November 2024 Director's Journal

November 2024 Directors Journal

One of the biggest surprises for me when I moved to the coast six years ago to join the team at Sitka was just how many rainbows appear at this time of year. I love how each one invites deep looking and fresh perspective as the new year approaches.

As shifting light and weather patterns cast colors across the sand spit and the waves catch morning rainbows, Sitka’s 2024-2025 residency season begins with a renewed commitment to deepen connections between residents and this coastal place Sitka calls home.

Grand Ronde Chachalu Museum and Cultural Center

Program Manager Maria Elting shares her enthusiasm for a recent addition to our residency program, one rooted in cultural exchange and historical perspective:

“Our collaborators at the Confederated Tribes of Grand Ronde have generously organized a new opportunity for Sitka residents to attend group tours of the Chachalu Tribal Museum and Cultural Center during their Sitka stays, transportation included,” Maria explains. “With so much of Sitka’s programming being place-based, and on unceded lands, this is a truly valuable contextual experience.”

Maria hopes this chance to learn about Indigenous histories and contemporary practices firsthand will enrich residents’ creative work, helping them build deeper connections to the community and land during their stays.

September 2024 Mile 427 shoreline survey

Citizen Science Coordinator Nancy Newman also reflects on the importance of rootedness, shaped through her collaboration with the Oregon Shores CoastWatch program:

“Doing regular observation surveys has renewed my connection to the ocean and my sense of wonder,” Nancy shares, explaining how her monthly beach monitoring excursions—conducted in partnership with Ecology and Facilities Manager Jake Simondet—bring Sitka guests and neighbors into the local ecosystem.

“The sand spit is so unique. It gives people a chance to experience all types of beaches: an estuary ecosystem, rocky habitats with tide pools and sea caves, dunes, quickly changing tides and the classic expanse of sand with ocean horizon,” Nancy offers. “I’m grateful, too, for the educational commitment Oregon Shores has to our coastal communities, and, through Sitka, how we are able to provide access to beach monitoring and hands-on science experiences for guests who come here from across the country and around the world, not just those privileged enough to live on the coast.”

A new $30,000 gift in honor of Nancy and Jake’s ecology efforts has just been pledged to help fund their ongoing citizen science outreach efforts, deepening the Sitka community’s ecological relationship with Cascade Head and the Salmon River Spit in personal and lasting ways.

Together, Maria, Nancy and Jake are evolving the ways we invite Sitka residents to root themselves here—ecologically, culturally, historically and contemporarily. Their work embodies and informs Sitka’s vision: building pathways to connection that go beyond artmaking in nature to create direct, meaningful engagement with the land and those who, since time immemorial, steward it.

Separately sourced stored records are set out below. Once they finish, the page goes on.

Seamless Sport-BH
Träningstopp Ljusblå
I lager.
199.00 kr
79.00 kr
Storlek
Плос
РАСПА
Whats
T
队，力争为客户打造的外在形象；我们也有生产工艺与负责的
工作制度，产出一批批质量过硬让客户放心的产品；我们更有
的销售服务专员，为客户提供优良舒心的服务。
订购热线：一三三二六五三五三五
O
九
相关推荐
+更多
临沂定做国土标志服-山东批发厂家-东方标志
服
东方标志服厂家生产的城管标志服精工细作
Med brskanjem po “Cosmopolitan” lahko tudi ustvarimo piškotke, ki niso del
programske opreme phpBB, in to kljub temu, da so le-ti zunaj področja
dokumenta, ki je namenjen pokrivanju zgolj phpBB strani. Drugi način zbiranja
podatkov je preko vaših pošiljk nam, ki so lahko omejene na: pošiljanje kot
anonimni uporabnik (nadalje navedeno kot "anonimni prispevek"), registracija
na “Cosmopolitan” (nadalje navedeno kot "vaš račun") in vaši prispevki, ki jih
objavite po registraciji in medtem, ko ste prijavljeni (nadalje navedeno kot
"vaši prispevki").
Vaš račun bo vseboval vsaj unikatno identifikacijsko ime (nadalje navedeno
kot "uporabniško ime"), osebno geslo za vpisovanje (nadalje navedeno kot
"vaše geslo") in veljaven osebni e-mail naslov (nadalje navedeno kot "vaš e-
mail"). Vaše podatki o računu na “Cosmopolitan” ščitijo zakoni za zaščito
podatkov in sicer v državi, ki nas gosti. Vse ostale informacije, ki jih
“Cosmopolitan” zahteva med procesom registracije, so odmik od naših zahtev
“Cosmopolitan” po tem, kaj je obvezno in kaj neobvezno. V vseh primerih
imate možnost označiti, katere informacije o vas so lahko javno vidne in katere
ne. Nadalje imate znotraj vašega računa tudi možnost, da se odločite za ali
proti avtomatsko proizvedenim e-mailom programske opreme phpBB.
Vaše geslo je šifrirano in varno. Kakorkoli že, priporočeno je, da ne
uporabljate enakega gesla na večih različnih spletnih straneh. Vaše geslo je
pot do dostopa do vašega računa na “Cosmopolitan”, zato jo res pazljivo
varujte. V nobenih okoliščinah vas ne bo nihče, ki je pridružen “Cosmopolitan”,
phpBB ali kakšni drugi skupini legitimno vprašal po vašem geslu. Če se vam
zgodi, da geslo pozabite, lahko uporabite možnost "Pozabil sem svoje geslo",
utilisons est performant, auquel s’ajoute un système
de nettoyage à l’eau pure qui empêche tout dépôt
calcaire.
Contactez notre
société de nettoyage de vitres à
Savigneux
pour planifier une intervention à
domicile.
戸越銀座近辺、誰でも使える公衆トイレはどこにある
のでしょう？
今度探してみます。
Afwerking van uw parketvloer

By casting a light on the inspired work of Sitka colleagues and partners, I invite us all to reflect on our own relationship with ecology, wherever we call home. How might we take an active interest in and learn more about the contemporary Indigenous cultures of the lands we inhabit? How can we make a difference—hands-on and philanthropically—in environmental protection and restoration? My gratitude goes to the Grand Ronde Cultural Resources Department, Oregon Shores CoastWatch, and to Maria, Nancy and Jake for leading Sitka toward experiences that deepen understanding, reciprocity and community.